From the New York Times, February 26, 2014:
In many ways, the New York Times article demonstrates why NACA’s claim that “The NACA Standard should be the National Standard” is more than just a slogan when it comes to lending. During the housing bubble and its aftermath, the mortgage industry performed a nearly complete about face and went from a feast to famine mentality.
Prior to the Great Recession, lenders would give virtually anyone a mortgage loan regardless of their present financial status or ability to repay, and no safeguards were in place to ensure that the loan was genuinely affordable for the borrower. This resulted in millions of loans with predatory terms that were set up for failure from the very beginning. Lenders took advantage of the eager homebuyers’ naiveté and willingness to trust the “professional” on the other side of the desk to put them into a loan that would supposedly give them their opportunity to realize their piece of the American Dream. After the bubble burst, those same borrowers, even if their own financial picture had not changed with the advent of the Great Recession, were turned away cold.
During the same period, the NACA Purchase Program remained consistent in its underwriting policies and practices. The results demonstrated without any doubt that NACA’s program does not support sub-prime lending, but in fact eliminates the need for it, by educating and coaching its members toward qualifying as and then becoming prime borrowers. Using unwavering guidelines for counseling its members, NACA has remained consistent in the flow of its lending before, during and after the housing bubble instead of the flood-then-drought turmoil the lenders created for themselves. NACA’s consistency in its standards opened the door for tens of thousands of Americans who would otherwise fall into subprime traps or be denied homeownership completely.
Perhaps more importantly the collapse of the housing bubble actually demonstrated the stability of the NACA program and the reliability of low to middle income homeowners when they are given a fair and genuinely affordable home loan. The same study by Promontory Financial Group referred to in the article also pointed out that while post bubble delinquency and foreclosure rates were skyrocketing, the volume of past due NACA loans actually DECREASED, even though it already was less than one-third of the national average.

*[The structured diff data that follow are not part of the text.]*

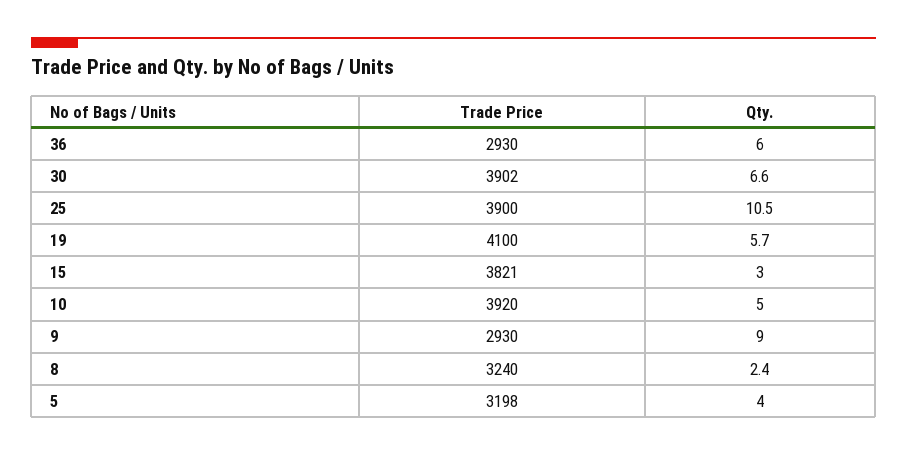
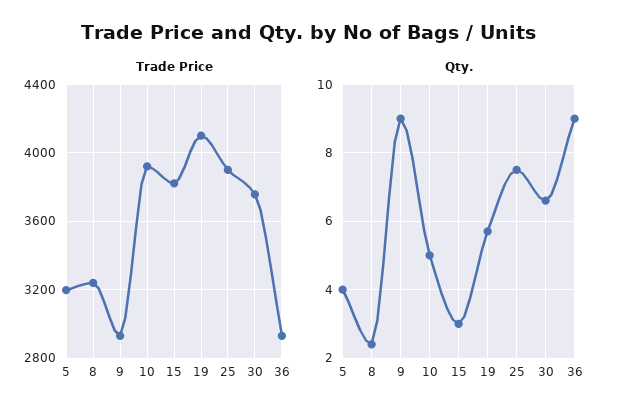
  {
    "Trade Price": {
      "36": 2930,
-     "30": 3902,
+     "30": 3750,
      "25": 3900,
      "19": 4100,
      "15": 3821,
      "10": 3920,
      "9": 2930,
      "8": 3240,
      "5": 3198
    },
    "Qty.": {
-     "36": 6,
+     "36": 9,
      "30": 6.6,
-     "25": 10.5,
+     "25": 7.5,
      "19": 5.7,
      "15": 3,
      "10": 5,
      "9": 9,
      "8": 2.4,
      "5": 4
    }
  }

The simple, undeniable fact is that the NACA Purchase Program proves beyond any doubt that common sense full-document underwriting standards and not over-restrictive government regulation such as the CFPB’s Qualified Mortgage Rules reduce the risk of default and create stable loans. Such standards not only create a stable expansion of home ownership but are profitable for lenders as well.
Thank you to the New York Times for providing a window for the nation to see how NACA’s Purchase Program has shown that not only could the housing bubble and the Great Recession could have been avoided completely, but how the average hard-working American is far more reliable than financial institutions have given them credit for when given the proper education and guidance.
Our only suggestion to the Times is that our objective is not to revive “the hopes of subprime borrowers”, but to demonstrate that subprime lending is unnecessary when borrowers, regardless of income level or credit history, enter the mortgage marketplace with the knowledge and focus needed to become responsible homeowners.